## start Data lines
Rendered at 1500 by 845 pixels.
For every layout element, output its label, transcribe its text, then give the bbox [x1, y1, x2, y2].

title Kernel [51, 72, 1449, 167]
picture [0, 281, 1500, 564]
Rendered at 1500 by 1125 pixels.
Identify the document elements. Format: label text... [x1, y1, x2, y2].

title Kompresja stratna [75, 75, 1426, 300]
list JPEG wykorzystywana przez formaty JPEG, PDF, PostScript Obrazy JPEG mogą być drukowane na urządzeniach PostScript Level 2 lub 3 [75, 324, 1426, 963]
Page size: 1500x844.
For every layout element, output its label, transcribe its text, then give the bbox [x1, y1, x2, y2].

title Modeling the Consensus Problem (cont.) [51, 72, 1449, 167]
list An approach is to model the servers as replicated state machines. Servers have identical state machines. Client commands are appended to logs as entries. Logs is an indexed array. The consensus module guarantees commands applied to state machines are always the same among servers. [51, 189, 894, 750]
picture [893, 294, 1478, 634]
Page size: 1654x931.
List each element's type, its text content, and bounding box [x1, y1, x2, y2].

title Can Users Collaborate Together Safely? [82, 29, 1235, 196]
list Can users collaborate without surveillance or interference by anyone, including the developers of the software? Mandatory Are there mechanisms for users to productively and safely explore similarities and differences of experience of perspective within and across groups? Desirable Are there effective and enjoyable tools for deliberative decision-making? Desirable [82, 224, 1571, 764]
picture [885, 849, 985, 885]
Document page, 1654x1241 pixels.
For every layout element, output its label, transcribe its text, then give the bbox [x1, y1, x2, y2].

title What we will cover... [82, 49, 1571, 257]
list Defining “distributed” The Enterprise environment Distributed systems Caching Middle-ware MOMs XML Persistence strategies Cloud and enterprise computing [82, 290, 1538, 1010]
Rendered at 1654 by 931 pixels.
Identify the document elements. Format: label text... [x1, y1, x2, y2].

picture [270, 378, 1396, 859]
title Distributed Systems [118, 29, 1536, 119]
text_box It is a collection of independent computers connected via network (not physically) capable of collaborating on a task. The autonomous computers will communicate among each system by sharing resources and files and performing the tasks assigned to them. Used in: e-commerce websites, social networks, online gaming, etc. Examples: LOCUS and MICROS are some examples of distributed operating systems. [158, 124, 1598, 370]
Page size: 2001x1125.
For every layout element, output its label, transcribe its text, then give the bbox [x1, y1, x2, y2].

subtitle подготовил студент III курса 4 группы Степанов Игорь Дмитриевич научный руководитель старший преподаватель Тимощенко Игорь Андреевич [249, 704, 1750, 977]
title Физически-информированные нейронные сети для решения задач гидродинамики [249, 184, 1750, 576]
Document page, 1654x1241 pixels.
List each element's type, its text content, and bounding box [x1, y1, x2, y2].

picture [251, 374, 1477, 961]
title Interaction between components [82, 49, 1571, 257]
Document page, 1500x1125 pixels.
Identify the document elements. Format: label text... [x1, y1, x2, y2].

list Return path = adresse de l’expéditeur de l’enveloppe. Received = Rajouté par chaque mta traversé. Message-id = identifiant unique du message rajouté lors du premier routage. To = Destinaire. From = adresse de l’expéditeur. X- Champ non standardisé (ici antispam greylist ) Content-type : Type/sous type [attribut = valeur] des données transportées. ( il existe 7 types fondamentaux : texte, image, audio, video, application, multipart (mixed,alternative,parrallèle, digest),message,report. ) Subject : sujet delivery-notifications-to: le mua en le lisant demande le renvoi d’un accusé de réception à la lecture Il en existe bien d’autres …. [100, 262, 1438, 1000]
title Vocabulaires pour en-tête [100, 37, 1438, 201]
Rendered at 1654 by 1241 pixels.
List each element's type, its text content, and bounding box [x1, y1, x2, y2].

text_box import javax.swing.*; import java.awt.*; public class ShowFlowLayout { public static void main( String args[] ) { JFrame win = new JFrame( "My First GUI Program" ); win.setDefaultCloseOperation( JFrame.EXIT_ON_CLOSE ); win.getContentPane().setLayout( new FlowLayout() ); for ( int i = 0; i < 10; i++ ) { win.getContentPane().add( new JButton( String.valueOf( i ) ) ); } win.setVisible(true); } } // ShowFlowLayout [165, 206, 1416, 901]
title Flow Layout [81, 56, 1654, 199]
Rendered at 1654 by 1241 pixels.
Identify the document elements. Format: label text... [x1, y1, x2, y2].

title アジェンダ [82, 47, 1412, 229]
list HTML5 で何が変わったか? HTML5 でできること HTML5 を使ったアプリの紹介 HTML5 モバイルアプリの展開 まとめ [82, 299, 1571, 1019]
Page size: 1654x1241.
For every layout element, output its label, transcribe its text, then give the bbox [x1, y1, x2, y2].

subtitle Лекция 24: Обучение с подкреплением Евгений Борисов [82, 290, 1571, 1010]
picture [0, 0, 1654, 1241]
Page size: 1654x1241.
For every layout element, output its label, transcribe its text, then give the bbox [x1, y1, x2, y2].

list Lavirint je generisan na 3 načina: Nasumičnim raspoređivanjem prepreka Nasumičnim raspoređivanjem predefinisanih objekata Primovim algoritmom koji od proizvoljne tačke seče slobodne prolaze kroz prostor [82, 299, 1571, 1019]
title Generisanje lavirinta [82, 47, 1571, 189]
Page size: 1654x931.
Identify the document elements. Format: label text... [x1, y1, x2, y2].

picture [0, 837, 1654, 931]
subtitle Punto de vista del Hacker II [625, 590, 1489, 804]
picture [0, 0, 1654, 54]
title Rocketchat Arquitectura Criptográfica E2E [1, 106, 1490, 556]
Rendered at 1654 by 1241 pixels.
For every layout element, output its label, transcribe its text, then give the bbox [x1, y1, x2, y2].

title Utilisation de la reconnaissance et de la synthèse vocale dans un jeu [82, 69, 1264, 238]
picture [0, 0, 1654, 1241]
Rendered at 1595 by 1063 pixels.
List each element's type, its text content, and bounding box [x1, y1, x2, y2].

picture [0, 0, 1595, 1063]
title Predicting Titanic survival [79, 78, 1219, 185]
## end Data lines
Exercise:
In the records, take the lines from the one holding "Rendered at 1500 by 1125 pixels." through the one holding "list JPEG wykorzystywana", inclusive, and write them out again with "document elements" replaced by "layout elements" and nothing else changed.

Response to the task:
Rendered at 1500 by 1125 pixels.
Identify the layout elements. Format: label text... [x1, y1, x2, y2].

title Kompresja stratna [75, 75, 1426, 300]
list JPEG wykorzystywana przez formaty JPEG, PDF, PostScript Obrazy JPEG mogą być drukowane na urządzeniach PostScript Level 2 lub 3 [75, 324, 1426, 963]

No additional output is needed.